Я повернулся и увидел, что к нам поднимается миссис Холт.
— Смотрите, она не ждет, пока ее позовут! — сказал Дэвенант. — Ей не терпится снова гонять донов.
— Я просто подумала, сэр, что мы потеряем свет, вот и все, — сказала кухарка.
— Верно,
— Конечно, — сказал я. — Очень любезно было с вашей стороны уделить мне столько времени.
— Ерунда, — ответил он. — Рад помочь. Если я помог. В чем я сомневаюсь…
Я заговорил было, но он жестом остановил меня и продолжил:
— Никакой лести, черт возьми. Поднимайтесь, миссис Холт, и облачайтесь в регалии. Я сейчас приду. — Он дружелюбно взял меня под руку и повел к двери.
Уже открыв дверь и собираясь пожать мне руку на прощание, Дэвенант вдруг остановился и спросил:
— Вы не подождете минутку, мистер Хартрайт? Думаю, я могу вам еще кое-чем помочь.
Он прошел по коридору в глубину дома. Я встал под окном в фонаре и огляделся. К югу смог висел над Лондоном, будто огромная мантия, такая густая и черная, что один ее вид рождал тяжесть в груди, но здесь волосы мои трепал свежий ветер, а между серыми тучами, бурлившими и кружившими над пустошью, пробивались осколки синевы. Что-то в беспорядочном движении туч напомнило мне игры морских животных, и я смотрел на них как зачарованный, пока голос Дэвенанта не оторвал меня от этих фантазий.

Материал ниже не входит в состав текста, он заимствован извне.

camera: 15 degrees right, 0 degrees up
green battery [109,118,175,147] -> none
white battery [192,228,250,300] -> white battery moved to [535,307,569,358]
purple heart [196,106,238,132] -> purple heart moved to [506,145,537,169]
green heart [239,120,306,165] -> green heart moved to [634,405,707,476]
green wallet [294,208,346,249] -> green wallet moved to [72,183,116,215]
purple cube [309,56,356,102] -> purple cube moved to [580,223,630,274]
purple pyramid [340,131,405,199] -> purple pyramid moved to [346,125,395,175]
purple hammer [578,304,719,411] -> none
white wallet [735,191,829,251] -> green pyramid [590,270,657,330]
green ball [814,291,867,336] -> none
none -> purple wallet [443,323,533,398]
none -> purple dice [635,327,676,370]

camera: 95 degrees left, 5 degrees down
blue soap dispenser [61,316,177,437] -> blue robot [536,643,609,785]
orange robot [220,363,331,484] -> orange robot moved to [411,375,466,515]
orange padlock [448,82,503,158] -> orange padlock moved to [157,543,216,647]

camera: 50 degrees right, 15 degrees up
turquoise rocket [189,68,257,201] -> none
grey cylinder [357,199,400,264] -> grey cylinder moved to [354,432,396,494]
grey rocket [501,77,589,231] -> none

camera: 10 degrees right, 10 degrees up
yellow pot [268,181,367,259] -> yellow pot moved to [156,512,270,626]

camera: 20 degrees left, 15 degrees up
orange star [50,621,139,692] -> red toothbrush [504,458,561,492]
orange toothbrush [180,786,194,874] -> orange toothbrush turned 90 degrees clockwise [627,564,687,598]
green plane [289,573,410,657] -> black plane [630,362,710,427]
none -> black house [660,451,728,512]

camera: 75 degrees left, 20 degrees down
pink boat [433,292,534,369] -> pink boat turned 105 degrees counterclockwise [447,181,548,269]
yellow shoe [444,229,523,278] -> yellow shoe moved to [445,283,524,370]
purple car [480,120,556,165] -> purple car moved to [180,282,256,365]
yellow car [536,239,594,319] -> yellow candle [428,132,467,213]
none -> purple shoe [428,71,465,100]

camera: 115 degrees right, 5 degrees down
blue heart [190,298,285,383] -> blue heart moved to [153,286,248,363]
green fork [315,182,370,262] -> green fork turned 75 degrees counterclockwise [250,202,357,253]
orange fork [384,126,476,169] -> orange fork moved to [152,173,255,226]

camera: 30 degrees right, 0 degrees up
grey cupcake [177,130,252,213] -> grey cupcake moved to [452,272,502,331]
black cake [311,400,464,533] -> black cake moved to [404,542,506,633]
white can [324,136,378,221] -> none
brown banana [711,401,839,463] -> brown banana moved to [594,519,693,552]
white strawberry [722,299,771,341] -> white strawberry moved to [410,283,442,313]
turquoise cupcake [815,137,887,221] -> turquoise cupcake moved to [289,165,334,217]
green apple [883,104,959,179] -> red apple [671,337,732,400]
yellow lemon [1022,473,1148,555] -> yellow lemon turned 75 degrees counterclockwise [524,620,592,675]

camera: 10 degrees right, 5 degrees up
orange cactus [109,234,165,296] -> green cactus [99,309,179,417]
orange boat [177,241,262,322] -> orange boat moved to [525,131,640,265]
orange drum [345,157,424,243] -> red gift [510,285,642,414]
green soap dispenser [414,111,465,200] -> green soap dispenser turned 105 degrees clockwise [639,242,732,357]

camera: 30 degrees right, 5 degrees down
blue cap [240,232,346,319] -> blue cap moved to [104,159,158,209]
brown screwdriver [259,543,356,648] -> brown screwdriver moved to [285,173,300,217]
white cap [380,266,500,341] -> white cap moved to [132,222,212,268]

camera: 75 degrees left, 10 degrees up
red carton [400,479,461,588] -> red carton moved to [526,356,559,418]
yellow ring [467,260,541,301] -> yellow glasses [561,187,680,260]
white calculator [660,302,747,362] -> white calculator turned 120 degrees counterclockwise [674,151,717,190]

— Вот, — сказал он, протягивая мне сложенный листок. — Эти два человека хорошо его знали. Ни один из них не художник, так что можете быть уверены, что их слова не испортит артистическая злоба. Майкл Гаджен — антиквар, он много лет назад путешествовал с Тернером по Кенту и Сассексу. А Амелия Беннетт — дочь старого Бенджамина Уэйли…
Он помедлил, стараясь понять по моему лицу, знакомы ли они мне. Я покачал головой.
— Наверное, вы слишком молоды, — сказал он со вздохом. — В свое время он был знаменит. Великий покровитель искусства, который подружился с Тернером, когда тот был еще мальчишкой.
Я тепло поблагодарил его и отправился в Кенсингтон в отличном настроении. Я доверился судьбе, и судьба вознаградила меня. Какое-то почти суеверное чувство говорило мне, что судьба на этом не остановится и еще кое-что покажет, когда я вернусь домой.
И я не ошибался, потому что в прихожей меня ждало письмо от Раскина! Прилагаю его.
Как всегда, с любовью к тебе и детям,
Уолтер
VI
Уважаемый мистер Хартрайт!
Благодарю Вас за Ваше письмо от 21 июля. Я бы ответил на него раньше, но меня не было в городе — я только вчера вернулся из долгой поездки по Италии и Франции.
Да, я буду рад поговорить о Тернере, хотя я не уверен, насколько я (или любой другой человек) могу помочь Вам в Ваших поисках. К сожалению, я не имею возможности встретиться с Вами на этой неделе — я уверен, Вы понимаете, что по возвращении из путешествия часто обнаруживаешь, что сад твой зарос сорняками, и если не взяться за дело сразу, то кое-какие самые нежные цветы (моя книга, лекция и тысяча слабых росточков, пробившихся от моих слов, которым нужно только ободрение, чтобы расцвести) непременно погибнут. Будет ли Вам удобно встретиться в следующий четверг, в три часа?